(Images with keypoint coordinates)
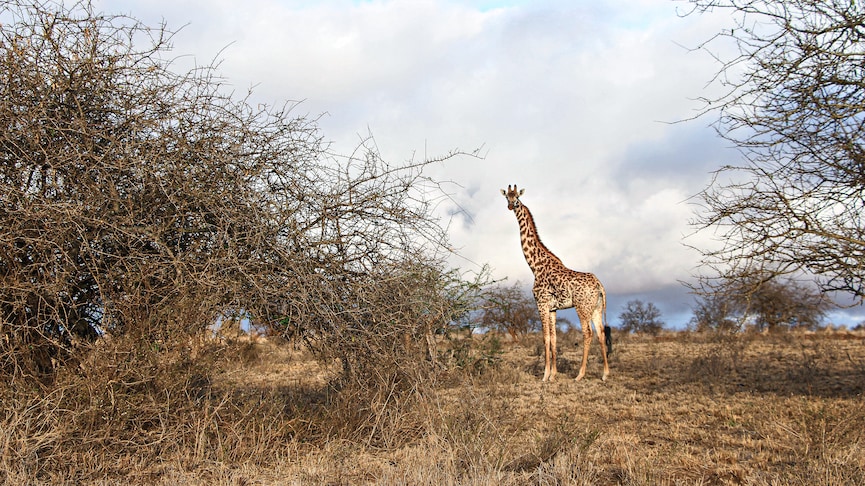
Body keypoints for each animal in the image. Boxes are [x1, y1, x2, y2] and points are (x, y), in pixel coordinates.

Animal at [500, 184, 608, 382]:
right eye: (507, 197)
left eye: (517, 197)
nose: (511, 206)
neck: (535, 265)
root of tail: (599, 286)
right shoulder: (552, 308)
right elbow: (554, 338)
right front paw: (553, 375)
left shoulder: (541, 304)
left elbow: (545, 338)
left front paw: (545, 376)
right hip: (596, 308)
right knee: (601, 333)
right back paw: (605, 374)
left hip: (582, 307)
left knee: (587, 333)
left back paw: (580, 375)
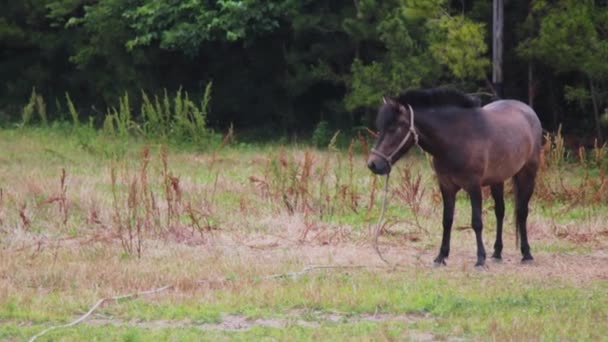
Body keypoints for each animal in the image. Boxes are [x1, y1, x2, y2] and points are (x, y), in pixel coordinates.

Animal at [366, 87, 540, 268]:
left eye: (393, 129)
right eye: (381, 128)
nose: (373, 164)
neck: (456, 139)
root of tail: (528, 110)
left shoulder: (473, 187)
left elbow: (477, 222)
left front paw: (480, 259)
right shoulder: (446, 186)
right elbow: (447, 220)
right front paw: (441, 256)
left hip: (528, 174)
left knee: (522, 212)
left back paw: (527, 254)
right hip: (497, 179)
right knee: (500, 211)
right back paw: (497, 253)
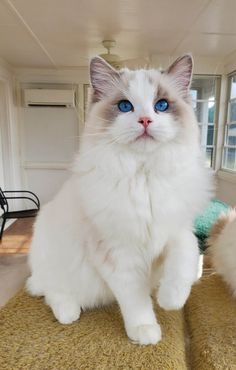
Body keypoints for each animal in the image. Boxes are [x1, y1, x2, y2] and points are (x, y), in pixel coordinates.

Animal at [26, 54, 213, 344]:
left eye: (161, 105)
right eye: (125, 106)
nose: (145, 120)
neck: (145, 177)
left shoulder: (177, 229)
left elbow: (185, 259)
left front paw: (170, 300)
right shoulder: (118, 253)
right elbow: (135, 300)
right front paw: (146, 331)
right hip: (56, 263)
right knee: (53, 293)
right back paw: (69, 313)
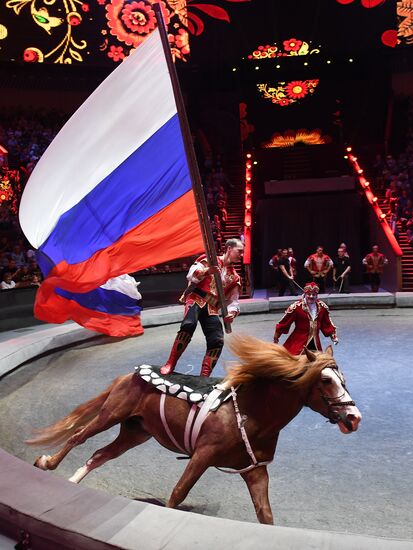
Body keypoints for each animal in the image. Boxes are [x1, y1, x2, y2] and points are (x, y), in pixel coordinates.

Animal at [28, 336, 360, 528]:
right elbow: (178, 493)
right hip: (110, 415)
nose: (354, 417)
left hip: (135, 432)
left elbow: (265, 514)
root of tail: (127, 375)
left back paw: (73, 484)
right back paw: (46, 463)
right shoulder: (202, 455)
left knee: (99, 455)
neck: (252, 413)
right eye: (327, 380)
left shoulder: (256, 471)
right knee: (77, 437)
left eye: (343, 378)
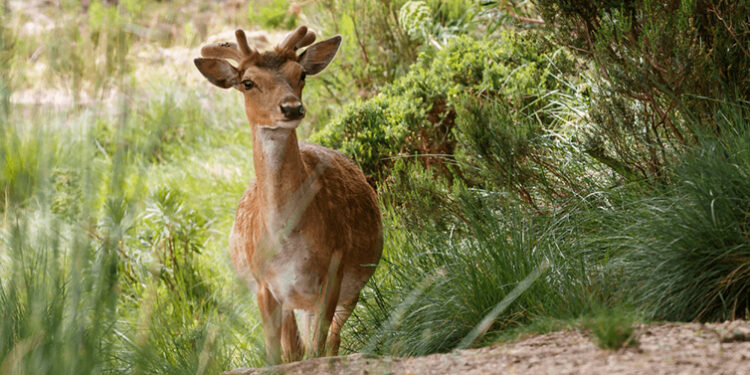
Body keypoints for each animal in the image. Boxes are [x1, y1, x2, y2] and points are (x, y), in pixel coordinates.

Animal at [194, 27, 384, 368]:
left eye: (301, 75)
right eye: (248, 82)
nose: (292, 108)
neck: (287, 241)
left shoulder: (333, 269)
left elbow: (316, 348)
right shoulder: (264, 284)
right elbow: (277, 354)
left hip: (350, 287)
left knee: (332, 340)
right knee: (295, 346)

**WORK TO COMPLETE:**
Leaving out all pictures, print exactly the lines above from the one containing "left back paw: (73, 484)" through the last line of the entries.

**EXPECTED ANSWER:**
left back paw: (73, 484)
right back paw: (46, 463)
right shoulder: (202, 455)
left knee: (99, 455)
neck: (252, 413)
right eye: (327, 380)
left shoulder: (256, 471)
right knee: (77, 437)
left eye: (343, 378)
Body keypoints for each animal in the image. Boxes are [x1, y1, x2, y2] and points are (x, y), in pixel coordinates.

Animal at [194, 27, 384, 368]:
left eye: (301, 75)
right eye: (248, 82)
nose: (292, 108)
neck: (287, 241)
left shoulder: (333, 269)
left elbow: (316, 348)
right shoulder: (264, 284)
right elbow: (277, 354)
left hip: (350, 287)
left knee: (332, 340)
right knee: (295, 346)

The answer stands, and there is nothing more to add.